--- Выбранный текст ---

Обретение. Мемуары Рафаэля Кислюка. Часть третья История
Я родился в Ташкенте в 1927 году, в доме бабушки Двойры, где и прожил до пяти лет. Бабушка была человеком властным. Ее слова всегда были бесспорны и напоминали указания. А кому хочется все время слушать указания? С ней могла ужиться только жена маминого брата Наума – тетя Маня. Она была – сама доброта. Человек – плечо, “якорь” для всей родни. Вот где можно было, и поплакать, и отдохнуть. Золотые руки и золотое сердце.
У бабушки был небольшой домик: две комнаты и кухня. Веранда, заросшая виноградом. В примыкающем дворике гранатовые и персиковые деревья. В Ташкенте зима короткая и теплая, поэтому люди живут не в домах, а во дворах. И я, маленький, с утра до вечера бегал с соседскими мальчишками. Именно бегал, потому что ходить не умел, организм отказывался. В двадцатых годах папа служил в Таджикистане. Мама в 1926 году тоже приехала в Среднюю Азию и жила у своего дяди в Бухаре, где работала в аптеке.
Отец долгое время был на партийно-хозяйственной работе, и мы, его семья, путешествовали за ним по всей стране. Вспоминаю, как мы жили под Свердловском на медном руднике в Пышме. Там я пошел в нулевой класс, но так как я хорошо писал и читал, то меня сразу же перевели в первый. По Пышме я помню коня, который возил моего отца. Звали его Орлик, и это был самый красивый конь, которого я встречал в жизни. Я всегда угощал его хлебом с солью, и он, казалось, отличал меня от всех. Кроме того, я помню коллекцию уральских камней, которую собрал с помощью соседа-геолога и которая пропала в Москве. Помню, как мы жили в Пензе в многоэтажном доме из красного кирпича. Отец тогда работал на велозаводе. В квартире кроме нас жили еще две семьи. Хорошо помню жизнь в Чудове под Ленинградом, организация, где работал отец, называлась Назиевстрой. Там были торфоразработки, кругом гнилье, и у меня все время что-то нарывало. Жили мы и в Чувашии, в селе Порецкое, в Электростали и еще где-то.

---

#### [Запрос 1]
Можете отредактировать все строки ниже, заменив «data points» на «values» и оставив остальное без изменений? Картинки в ответ не включайте.
Воспоминания и строки между собой никак не связаны.

--- Исходные строки ---

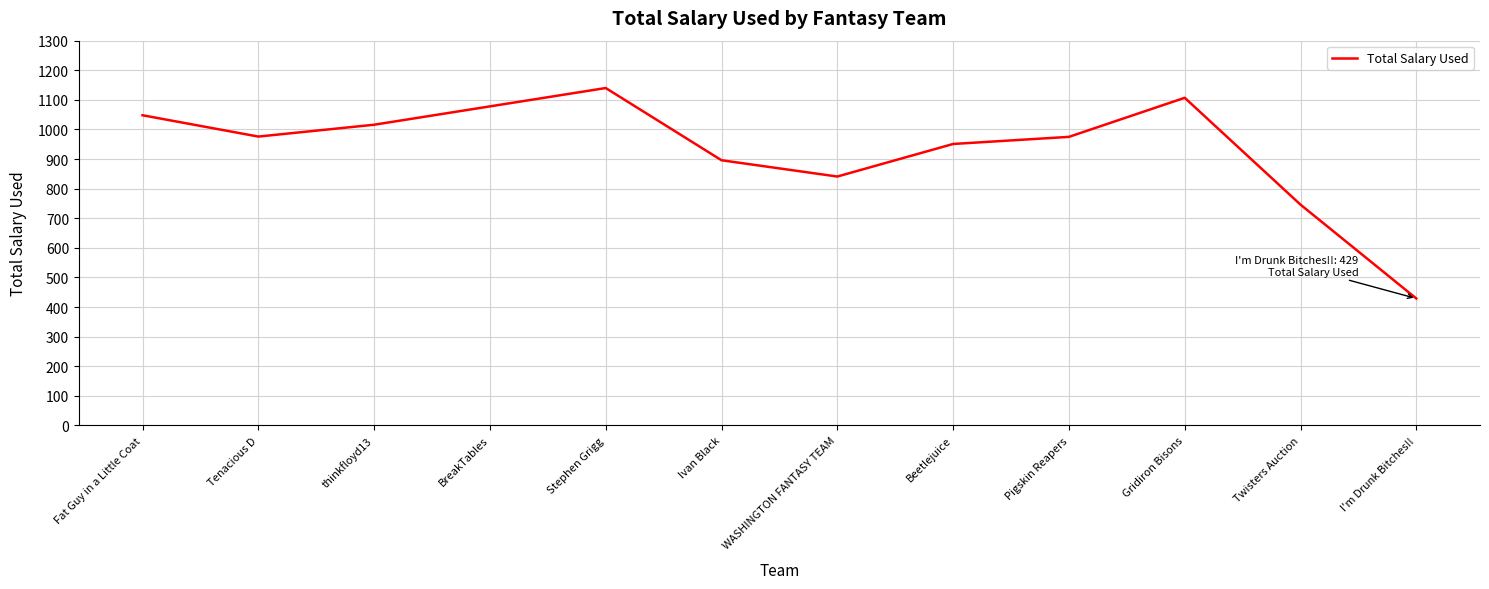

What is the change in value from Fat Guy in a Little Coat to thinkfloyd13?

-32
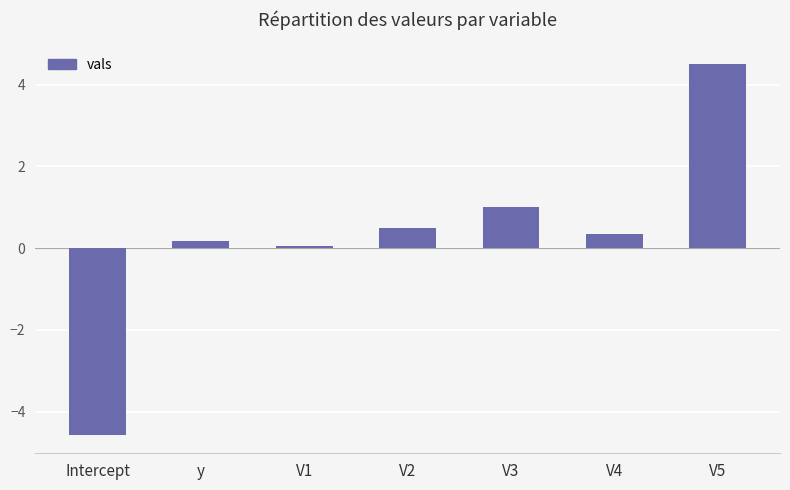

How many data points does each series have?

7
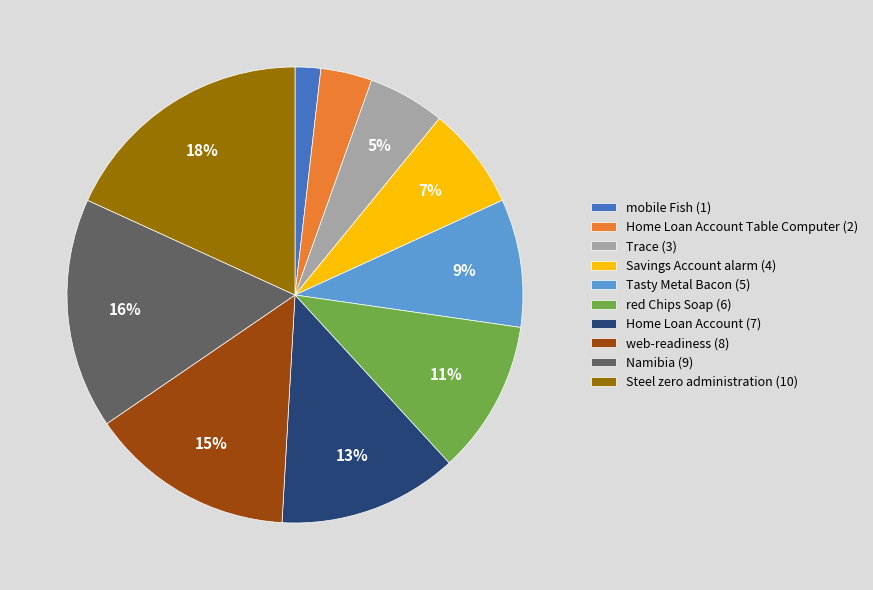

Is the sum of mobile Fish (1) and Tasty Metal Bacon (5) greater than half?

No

---

#### [Запрос 2]
Можете продолжить воспоминания о детстве в Ташкенте и переездах семьи, начиная сразу после последнего предложения?

#### [Ответ 1]
What is the change in value from Fat Guy in a Little Coat to thinkfloyd13?

-32

How many values does each series have?

7

Is the sum of mobile Fish (1) and Tasty Metal Bacon (5) greater than half?

No

#### [Ответ 2]
Папа вечно был в командировках или на каких-то аварийных делах, и увидеть его дома можно было поздно вечером или в воскресенье, да и то не всегда. Мама много работала и вечно была занята разного рода общественными делами, которыми занималась с большим интересом и добросовестно исполняла. Самой близкой ее подругой в Москве была графиня Анненкова Вера Никаноровна. Она была немолода, но очень красива и аристократична. Ей было больше семидесяти лет, но она носила корсет. Преподавала в нашей школе французский язык. Ее брат, царский генерал Игнатьев, признал Советскую власть, служил в МИД военным атташе и написал книгу “Пятьдесят лет в строю”.
Однажды, отец сказал, что нас пригласили на день рождения дочери его сослуживца. Мы долго собирались, потом долго ехали и наконец оказались в большой круглой прихожей. На вешалке висели пальто и кожаные куртки гостей. На табуретке у стены я увидел туго набитый рюкзак. Отец спросил хозяина дома:
— В командировку собираешься?
— Нет , так стоит на всякий случай.
Тогда многие держали вещи наготове. Людей часто арестовывали и, как правило, по ночам. Ни один человек не мог быть уверенным, что с ним этого не случится. Девочку у которой был день рождения звали Искра. Ее отец, к счастью, не был арестован. Он погиб в ополчении под Москвой в 1941 году.
Внезапно взрослые, как-то странно, засуетились, бросились к двери встречать очередного гостя. Это был маршал Тухачевский. Я его не помню, одно врезалось в память — портупея у него было просто потрясающая!
Дисциплина в то время была не формальной, а внутренне обязательной для советского человека. В силу сложившихся в семье обстоятельств и отношений, вся работа, касавшаяся покупки продуктов, а также приготовления нехитрых блюд, была возложена на меня, и я с большим желанием ее делал. Помню, как учась в четвертом классе, я мог купить нужный кусок мяса, сварить борщ, сделать жаркое или отварить макароны, почистить и поджарить картофель, а лучше отварить его в мундире и подать вместе с селедкой (астраханским заломом).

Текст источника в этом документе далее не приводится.